Repeat verbatim, and only, the lines of the data below, beginning at the line that contains "appreciate the beauty" and stopping after the line that contains "RS Pedals are".

BEGIN INPUT DATA

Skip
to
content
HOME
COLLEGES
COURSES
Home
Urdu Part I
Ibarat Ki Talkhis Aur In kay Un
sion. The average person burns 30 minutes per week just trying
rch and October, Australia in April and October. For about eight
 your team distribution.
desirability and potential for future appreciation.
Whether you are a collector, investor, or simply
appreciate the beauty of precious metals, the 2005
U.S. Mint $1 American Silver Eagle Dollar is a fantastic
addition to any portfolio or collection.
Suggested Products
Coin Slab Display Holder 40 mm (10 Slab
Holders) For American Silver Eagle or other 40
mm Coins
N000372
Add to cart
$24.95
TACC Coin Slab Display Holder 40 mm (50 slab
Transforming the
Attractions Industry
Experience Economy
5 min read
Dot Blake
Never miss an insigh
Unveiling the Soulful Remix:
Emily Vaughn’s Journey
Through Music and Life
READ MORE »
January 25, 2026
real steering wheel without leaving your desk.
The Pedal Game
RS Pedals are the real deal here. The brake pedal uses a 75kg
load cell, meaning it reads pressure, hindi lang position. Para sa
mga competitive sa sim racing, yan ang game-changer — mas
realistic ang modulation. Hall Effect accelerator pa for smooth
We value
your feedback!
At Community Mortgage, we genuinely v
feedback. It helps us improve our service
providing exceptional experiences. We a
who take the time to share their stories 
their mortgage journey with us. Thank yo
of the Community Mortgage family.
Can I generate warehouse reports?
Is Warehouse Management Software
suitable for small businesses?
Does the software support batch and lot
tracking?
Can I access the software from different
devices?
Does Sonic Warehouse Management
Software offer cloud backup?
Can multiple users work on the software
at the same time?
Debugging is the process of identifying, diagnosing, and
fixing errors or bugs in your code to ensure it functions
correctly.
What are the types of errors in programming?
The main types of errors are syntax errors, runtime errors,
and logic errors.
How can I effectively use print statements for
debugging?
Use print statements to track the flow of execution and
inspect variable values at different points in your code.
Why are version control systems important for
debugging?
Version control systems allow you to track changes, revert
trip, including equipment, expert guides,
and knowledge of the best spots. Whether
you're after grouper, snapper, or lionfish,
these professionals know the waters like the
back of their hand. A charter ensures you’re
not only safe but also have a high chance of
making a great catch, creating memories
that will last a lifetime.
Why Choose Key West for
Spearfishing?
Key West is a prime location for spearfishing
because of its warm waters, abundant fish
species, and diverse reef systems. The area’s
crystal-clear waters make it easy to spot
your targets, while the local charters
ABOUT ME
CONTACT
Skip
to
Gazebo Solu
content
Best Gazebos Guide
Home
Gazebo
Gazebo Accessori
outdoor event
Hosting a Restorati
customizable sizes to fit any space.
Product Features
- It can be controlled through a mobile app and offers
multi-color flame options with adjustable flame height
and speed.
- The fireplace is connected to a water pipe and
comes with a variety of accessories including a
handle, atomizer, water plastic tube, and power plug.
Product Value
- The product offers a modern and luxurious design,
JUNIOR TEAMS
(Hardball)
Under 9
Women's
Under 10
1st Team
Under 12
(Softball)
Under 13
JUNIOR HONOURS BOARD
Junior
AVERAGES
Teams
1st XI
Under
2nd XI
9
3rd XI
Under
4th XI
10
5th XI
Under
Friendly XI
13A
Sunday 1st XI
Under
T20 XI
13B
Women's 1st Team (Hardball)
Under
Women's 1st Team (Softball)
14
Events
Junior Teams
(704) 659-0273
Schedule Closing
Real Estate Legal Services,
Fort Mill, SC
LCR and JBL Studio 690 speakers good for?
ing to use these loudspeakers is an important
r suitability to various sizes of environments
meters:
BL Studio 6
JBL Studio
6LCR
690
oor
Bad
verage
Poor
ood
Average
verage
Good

END INPUT DATA

→ **REPLY**
appreciate the beauty of precious metals, the 2005
U.S. Mint $1 American Silver Eagle Dollar is a fantastic
addition to any portfolio or collection.
Suggested Products
Coin Slab Display Holder 40 mm (10 Slab
Holders) For American Silver Eagle or other 40
mm Coins
N000372
Add to cart
$24.95
TACC Coin Slab Display Holder 40 mm (50 slab
Transforming the
Attractions Industry
Experience Economy
5 min read
Dot Blake
Never miss an insigh
Unveiling the Soulful Remix:
Emily Vaughn’s Journey
Through Music and Life
READ MORE »
January 25, 2026
real steering wheel without leaving your desk.
The Pedal Game
RS Pedals are the real deal here. The brake pedal uses a 75kg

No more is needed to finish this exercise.